Medvedchuk was one of the first people against whom the USA imposed sanctions back on March 17 “for threatening the peace, security, stability, sovereignty, or territorial integrity of Ukraine”.  He is also targeted for having “materially assisted, sponsored, or provided financial, material, or technological support to Yanukovych”. Ex-president Viktor Yanukovych who is in hiding in Russia, is generally believed to be playing a major role in the present unrest in Donbas.  Medvedchuk’s party or its members are considered by the US to be undermining democratic processes in Ukraine. 

They are also giving freedom of speech a bad name with a site that posts appallingly anti-Semitic articles.  A particularly extreme example from 10.12.2013 was entitled “Jews, Jews, there are Jews everywhere” (A screen shot can be found here ). The author, Yevgeny Barannik unfortunately saw the need to express the view that all power in Ukraine is held by Jews, and “the whole opposition in Ukraine is also Jewish despite some exotic surnames”.  In true Soviet style, the author then ‘exposes’ the Jewish surnames of certain opposition figures or or their grandparents. 

After an article entitled “Viktor Medvedchuk’s anti-Semitic Choice”  condemned the text, it disappeared.  This is despite the attempt by Yelena Markosyan, regular author and apologist for Medvedchuk to claim that the party was simply defending freedom of speech and that anybody can put what they like on the site. 

Some people certainly do, and this is by no means the only anti-Semitic material which can still be found on the site (see, for example, the text here).

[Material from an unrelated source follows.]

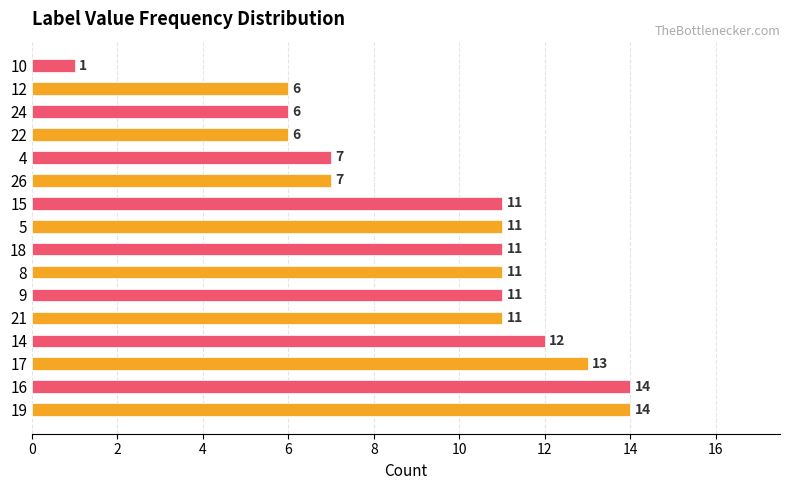

Which label corresponds to the smallest value in the chart?

10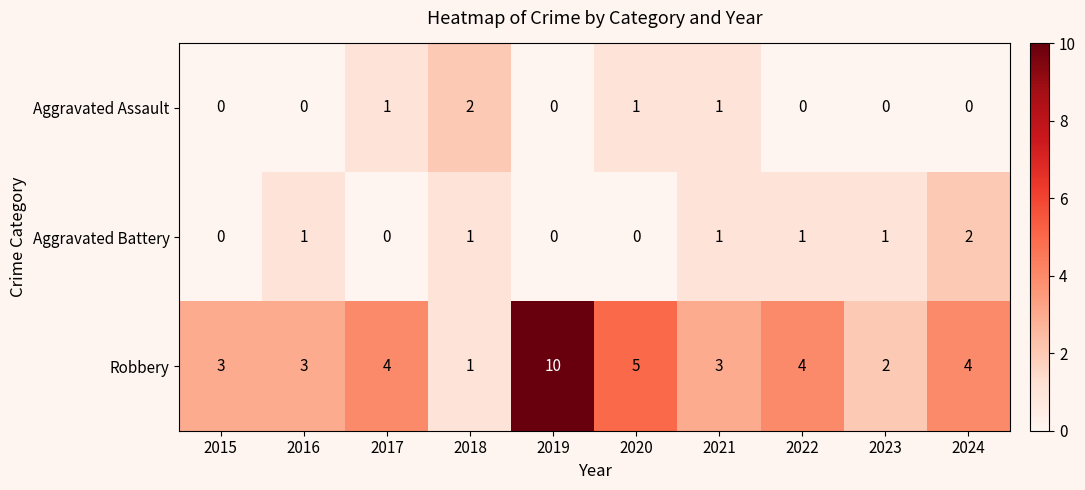

Which series changed the most between 2016 and 2023?

Robbery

The claim, however, that the site is an ideological free-for-all is far from the truth.  This is evident simply from the ‘news’ presented.  The site reports the opening of a photo exhibition ‘Odessa Tragedy’ in Hungary and India aimed at fighting the ‘muffling’ of information about the ‘fascist attack on anti-Maidan demonstrators and how they killed people’.  This version of the tragic events of May 2 is also at variance with the report presented by the UN High Commissioner for Human Rights, but gels completely with the line taken by the Kremlin and most Russian media.  The site reports a statement by European Parliament deputies proposing to postponing the signing of the EU-Ukraine Association Agreement; claims that the Red Cross has recognized the Kremlin-backed militants’ self-proclaimed Donetsk People’s Republic to be a party to the military conflict; and that the US State Department supports the party ‘Ukrainian Choice’’s idea of federalization.

All of this and more is similar to what one finds on Kremlin-loyal Russian media.  The homophobic views, seen in the billboard here in which the party ‘warns’ that “EU Association = single-sex marriages” are also actively pushed by Russian politicians and seen in the scandalous law in Russia against what is called ‘promoting homosexuality’.  Medvedchuk’s party’s strong anti-EU position and support for Ukraine’s so-called ‘federalization’ are also found not only in mainline Russian media but in the public statements made by the Kremlin’s far-right friends.  Marine le Pen, for example, leader of the anti-immigrant, anti-Semitic and homophobic French National Front, expressed her belief that Federalization of Ukraine is wisest and most balanced solution during a meeting this April with Russian parliamentary speaker Sergei Naryshkin.

Russian President Vladimir Putin has found nothing jarring about the anti-Semitic views of his close friend Medvedchuk’s party, nor those of the far-right militants the Kremlin is backing and providing fighters, surface to air missiles and other sophisticated military technology and arms to in eastern Ukraine.

Western leaders can simply feel discomforted by such views, but should be extremely wary of an overt conflict of interests.  Medvedchuk’s agenda is directly that of the Kremlin’s and should not be that of the EU or any member country.